I've had me aps n dahns but it's been a good month overall. At first everything was feverpitch - an end of module assignment to do (which meant re-reading 3/4 of the course text in 2 days) and then the loveliness as Great Chief White Hair and I celebrated our 25th wedding anniversary.
We had silver balloons and copious amounts of asti, and a 4-day break in a posh hotel - private 2-person jacuzzi, balcony, 3 piece suite, dining table, and a 4 poster bed so high I had to have a stool to step on to climb in. Lovely :-)
And no, the jacuzzi wasn't on the balcony. It was in the bathroom along with the second television. Obviously.
I can't begin to reminisce about 25 years of married life, some pretty major highs, some pretty somber lows, beyond saying that we seem to have got lucky when we met on the Number 2 bus that January morning of my mock o-level in home economics.

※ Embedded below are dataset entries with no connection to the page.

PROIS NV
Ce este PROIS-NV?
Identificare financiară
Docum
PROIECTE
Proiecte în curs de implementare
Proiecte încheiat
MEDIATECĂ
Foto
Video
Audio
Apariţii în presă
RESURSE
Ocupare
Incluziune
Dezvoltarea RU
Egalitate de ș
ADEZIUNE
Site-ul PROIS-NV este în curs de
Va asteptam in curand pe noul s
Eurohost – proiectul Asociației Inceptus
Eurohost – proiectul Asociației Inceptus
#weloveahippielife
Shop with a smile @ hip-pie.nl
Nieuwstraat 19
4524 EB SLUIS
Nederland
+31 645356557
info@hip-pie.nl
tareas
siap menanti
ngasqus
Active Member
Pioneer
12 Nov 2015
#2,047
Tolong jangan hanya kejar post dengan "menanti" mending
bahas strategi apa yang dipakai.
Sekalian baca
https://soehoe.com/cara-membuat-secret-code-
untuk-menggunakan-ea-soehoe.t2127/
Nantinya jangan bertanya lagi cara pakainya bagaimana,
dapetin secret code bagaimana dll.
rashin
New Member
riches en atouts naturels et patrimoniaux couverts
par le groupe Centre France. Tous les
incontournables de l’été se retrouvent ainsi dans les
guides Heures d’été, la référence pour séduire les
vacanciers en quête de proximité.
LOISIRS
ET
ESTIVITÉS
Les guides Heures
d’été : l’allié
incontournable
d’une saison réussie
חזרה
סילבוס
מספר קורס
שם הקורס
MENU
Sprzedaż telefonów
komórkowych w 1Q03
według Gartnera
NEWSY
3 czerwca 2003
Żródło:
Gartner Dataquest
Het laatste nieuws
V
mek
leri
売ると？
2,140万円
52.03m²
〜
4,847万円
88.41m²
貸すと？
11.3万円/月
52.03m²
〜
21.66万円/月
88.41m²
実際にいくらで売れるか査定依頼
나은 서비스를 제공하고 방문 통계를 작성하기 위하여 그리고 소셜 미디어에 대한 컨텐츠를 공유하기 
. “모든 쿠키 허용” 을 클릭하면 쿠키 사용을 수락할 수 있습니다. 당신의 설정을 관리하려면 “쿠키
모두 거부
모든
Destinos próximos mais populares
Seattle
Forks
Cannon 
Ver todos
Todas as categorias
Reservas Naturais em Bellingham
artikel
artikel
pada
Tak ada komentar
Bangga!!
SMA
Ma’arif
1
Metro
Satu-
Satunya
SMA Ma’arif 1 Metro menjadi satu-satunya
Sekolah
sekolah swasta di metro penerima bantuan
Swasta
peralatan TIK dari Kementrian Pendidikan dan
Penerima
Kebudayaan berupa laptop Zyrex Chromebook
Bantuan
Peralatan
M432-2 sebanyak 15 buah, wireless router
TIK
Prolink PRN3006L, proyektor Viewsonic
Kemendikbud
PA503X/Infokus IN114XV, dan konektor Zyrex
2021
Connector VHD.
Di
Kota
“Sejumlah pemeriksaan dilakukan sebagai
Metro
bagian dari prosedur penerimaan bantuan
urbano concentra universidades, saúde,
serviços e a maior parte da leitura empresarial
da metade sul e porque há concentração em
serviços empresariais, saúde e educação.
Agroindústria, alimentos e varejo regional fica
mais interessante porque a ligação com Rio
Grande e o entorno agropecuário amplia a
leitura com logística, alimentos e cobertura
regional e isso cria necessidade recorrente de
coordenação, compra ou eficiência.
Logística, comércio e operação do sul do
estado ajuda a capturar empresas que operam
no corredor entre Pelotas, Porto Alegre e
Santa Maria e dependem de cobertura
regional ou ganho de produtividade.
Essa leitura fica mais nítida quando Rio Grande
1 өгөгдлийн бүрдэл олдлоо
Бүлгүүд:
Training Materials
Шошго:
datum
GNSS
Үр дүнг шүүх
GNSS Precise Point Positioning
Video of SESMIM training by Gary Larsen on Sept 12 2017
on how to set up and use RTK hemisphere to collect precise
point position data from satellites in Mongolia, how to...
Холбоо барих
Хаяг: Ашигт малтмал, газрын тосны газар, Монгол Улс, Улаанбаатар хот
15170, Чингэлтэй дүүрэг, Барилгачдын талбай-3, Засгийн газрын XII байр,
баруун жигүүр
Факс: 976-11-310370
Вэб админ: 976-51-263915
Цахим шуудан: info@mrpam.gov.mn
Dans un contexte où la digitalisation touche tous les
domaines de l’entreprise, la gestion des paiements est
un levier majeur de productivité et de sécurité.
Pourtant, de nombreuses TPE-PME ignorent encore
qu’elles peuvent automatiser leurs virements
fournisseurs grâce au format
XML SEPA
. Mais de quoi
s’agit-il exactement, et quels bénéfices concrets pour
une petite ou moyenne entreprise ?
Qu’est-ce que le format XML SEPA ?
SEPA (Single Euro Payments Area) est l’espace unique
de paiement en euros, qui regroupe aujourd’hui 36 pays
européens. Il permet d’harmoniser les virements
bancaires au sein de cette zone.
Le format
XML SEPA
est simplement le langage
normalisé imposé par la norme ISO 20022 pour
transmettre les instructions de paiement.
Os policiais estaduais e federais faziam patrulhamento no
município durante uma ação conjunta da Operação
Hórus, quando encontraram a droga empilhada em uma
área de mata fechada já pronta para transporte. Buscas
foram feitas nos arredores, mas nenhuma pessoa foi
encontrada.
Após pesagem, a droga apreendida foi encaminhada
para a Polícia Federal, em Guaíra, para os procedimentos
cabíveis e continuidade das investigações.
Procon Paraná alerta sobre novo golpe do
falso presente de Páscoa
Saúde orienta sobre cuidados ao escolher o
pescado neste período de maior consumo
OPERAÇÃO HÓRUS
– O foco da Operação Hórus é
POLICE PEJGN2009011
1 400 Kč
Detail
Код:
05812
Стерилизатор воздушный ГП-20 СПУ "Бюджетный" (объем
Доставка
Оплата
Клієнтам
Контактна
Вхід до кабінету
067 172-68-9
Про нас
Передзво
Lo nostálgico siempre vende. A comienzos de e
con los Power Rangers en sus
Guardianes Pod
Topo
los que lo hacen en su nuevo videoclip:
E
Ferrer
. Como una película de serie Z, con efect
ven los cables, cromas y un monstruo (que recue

Moving on swiftly, just to mention that I ended up with a grade 3 pass in a domestic science CSE. And we didn't start going out for nearly 3 years. Okay, lucky-ish :D
That was already 2 weeks ago. The year is zooming. My reason for writing today is really about how, once the excitement has passed, and we've just topped up our store of memories, life returns to everydayness.
Of course I came back with full expectation of resuming my diet and fitness schedule, and of course I developed a cold which, because of underlying conditions and medications, becomes a Problem. And so I rested until today, when with a surge of energy I actually managed to Do Something. Nothing exciting, and there's lots more to be done, but it's a nice feeling, and fingers crossed I get a bit more done before the men people get home.
The depression is still lurking, but amazingly, I've kept her in her place this week. I've shushed her voice, pushed her back into her box, and frowned at myself if, in poking fun at myself, I've used overly harsh language. None of that, lady! Routine isn't a thing I live with; I'll do what I want to do when I can, like gymming and swimming, and work around them when I can't.
Thanks to the EMA mentioned at the top, I now have a 10-year-plan, and an ability to mind-map. Every step I take today is one step closer to achieving my goal. It's a goal I've shared with Great Chief White Hair, and which has his seal of approval. Just as well coz by hook or by crook, he'll be doing it with me.